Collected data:
--------------------

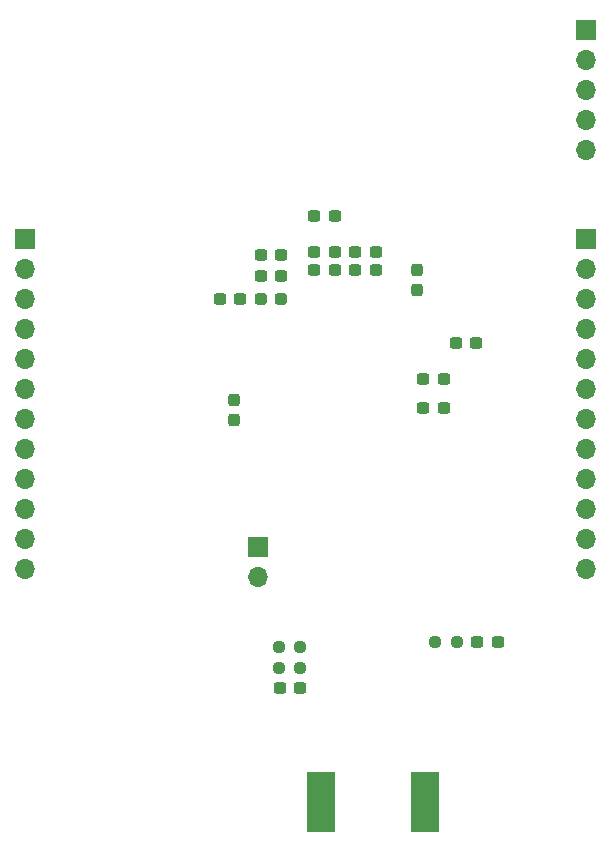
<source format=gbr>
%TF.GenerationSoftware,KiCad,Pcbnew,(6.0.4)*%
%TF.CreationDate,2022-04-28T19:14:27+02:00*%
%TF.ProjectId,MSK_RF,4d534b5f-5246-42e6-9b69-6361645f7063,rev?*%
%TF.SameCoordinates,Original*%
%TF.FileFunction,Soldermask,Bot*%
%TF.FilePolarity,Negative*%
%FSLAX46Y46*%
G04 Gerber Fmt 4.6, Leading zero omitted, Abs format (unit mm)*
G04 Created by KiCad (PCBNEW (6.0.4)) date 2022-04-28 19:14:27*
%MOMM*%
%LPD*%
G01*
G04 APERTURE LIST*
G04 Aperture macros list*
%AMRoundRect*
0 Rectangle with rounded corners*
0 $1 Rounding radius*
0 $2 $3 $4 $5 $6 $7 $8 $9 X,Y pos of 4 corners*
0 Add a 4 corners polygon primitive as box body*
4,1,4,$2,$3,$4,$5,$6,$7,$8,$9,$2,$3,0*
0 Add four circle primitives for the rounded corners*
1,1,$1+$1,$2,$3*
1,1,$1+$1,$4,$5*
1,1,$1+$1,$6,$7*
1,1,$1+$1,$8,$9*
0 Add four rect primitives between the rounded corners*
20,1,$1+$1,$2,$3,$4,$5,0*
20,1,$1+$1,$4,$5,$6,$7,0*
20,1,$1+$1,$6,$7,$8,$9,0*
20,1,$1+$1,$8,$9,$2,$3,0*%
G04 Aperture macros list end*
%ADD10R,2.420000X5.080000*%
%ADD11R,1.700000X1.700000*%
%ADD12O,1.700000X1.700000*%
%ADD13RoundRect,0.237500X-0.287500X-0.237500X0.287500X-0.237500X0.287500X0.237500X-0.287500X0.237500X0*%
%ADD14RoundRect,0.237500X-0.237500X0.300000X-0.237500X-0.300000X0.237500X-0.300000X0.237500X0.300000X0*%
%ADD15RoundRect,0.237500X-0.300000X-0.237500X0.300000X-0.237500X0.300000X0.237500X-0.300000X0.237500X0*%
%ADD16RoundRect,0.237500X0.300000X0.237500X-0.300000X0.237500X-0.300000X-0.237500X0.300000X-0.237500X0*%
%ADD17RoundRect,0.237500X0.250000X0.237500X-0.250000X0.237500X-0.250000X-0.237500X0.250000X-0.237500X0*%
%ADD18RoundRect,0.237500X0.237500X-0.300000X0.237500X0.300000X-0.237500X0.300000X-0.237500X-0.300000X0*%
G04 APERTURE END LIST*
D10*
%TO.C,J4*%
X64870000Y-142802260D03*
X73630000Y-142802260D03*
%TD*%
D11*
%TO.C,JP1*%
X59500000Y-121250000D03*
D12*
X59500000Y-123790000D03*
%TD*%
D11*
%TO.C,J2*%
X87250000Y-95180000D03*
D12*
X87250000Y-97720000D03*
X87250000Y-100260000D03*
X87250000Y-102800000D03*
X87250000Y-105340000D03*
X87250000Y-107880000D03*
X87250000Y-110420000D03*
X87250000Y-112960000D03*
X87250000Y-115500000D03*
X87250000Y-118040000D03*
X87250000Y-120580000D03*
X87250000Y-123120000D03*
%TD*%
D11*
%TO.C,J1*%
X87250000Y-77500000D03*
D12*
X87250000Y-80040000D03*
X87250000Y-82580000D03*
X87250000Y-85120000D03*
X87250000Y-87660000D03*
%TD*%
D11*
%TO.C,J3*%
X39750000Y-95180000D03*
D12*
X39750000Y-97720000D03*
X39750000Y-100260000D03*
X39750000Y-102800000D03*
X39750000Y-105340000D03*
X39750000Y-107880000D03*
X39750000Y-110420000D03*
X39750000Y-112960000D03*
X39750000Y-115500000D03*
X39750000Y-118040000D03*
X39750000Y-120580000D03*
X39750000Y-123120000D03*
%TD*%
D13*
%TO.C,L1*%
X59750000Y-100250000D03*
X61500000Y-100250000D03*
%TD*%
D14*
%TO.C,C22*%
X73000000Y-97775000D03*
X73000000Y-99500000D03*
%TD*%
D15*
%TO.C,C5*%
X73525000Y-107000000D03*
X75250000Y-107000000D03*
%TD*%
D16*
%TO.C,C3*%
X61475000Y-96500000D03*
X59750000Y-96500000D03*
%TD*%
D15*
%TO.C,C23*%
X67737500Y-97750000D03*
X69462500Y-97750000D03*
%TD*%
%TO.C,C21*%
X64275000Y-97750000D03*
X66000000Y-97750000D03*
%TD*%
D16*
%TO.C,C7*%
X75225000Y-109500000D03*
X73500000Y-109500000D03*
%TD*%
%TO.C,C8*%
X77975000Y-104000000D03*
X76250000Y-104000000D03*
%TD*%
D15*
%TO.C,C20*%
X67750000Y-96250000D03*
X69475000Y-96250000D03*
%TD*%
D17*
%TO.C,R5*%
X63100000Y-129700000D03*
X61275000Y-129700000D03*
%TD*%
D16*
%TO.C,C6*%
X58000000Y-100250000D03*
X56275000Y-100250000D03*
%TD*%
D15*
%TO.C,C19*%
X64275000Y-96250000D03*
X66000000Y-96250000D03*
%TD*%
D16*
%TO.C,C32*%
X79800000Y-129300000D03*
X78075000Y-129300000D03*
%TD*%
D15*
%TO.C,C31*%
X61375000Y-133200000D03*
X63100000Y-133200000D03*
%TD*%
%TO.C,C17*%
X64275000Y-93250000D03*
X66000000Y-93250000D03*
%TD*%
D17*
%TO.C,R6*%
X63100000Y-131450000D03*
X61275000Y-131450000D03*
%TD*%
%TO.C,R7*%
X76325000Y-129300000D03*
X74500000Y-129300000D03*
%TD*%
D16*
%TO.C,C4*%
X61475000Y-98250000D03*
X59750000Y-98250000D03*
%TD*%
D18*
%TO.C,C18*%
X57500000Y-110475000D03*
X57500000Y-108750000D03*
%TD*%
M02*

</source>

--------------------

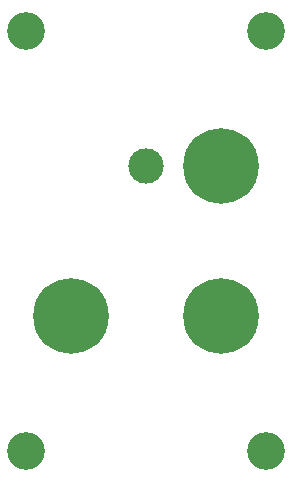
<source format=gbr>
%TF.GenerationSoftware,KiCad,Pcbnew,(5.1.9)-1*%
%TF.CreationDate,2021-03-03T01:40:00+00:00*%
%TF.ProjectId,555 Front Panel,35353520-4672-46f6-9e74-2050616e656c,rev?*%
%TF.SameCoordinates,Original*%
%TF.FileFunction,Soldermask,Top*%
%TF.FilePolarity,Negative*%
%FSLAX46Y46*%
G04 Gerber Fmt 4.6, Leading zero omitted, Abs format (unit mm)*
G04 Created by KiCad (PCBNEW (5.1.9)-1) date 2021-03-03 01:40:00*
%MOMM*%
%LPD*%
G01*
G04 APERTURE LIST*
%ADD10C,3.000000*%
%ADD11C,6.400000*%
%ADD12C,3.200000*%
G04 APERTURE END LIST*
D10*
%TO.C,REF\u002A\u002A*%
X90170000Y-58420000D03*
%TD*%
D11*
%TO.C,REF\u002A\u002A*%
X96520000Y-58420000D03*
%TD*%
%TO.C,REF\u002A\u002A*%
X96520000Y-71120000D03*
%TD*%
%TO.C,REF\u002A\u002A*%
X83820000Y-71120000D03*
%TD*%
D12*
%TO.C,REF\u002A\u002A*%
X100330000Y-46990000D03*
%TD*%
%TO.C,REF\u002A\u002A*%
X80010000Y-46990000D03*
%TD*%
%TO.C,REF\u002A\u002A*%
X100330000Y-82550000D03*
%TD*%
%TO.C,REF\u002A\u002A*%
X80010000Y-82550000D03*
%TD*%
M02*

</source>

--------------------

**WORK INSTRUCTION:**
From the data above, return every line from the line that has "X59500000Y-121250000D03*" up to and including the line that has "X87250000Y-115500000D03*", exactly.

**SOLVED EXERCISE:**
X59500000Y-121250000D03*
D12*
X59500000Y-123790000D03*
%TD*%
D11*
%TO.C,J2*%
X87250000Y-95180000D03*
D12*
X87250000Y-97720000D03*
X87250000Y-100260000D03*
X87250000Y-102800000D03*
X87250000Y-105340000D03*
X87250000Y-107880000D03*
X87250000Y-110420000D03*
X87250000Y-112960000D03*
X87250000Y-115500000D03*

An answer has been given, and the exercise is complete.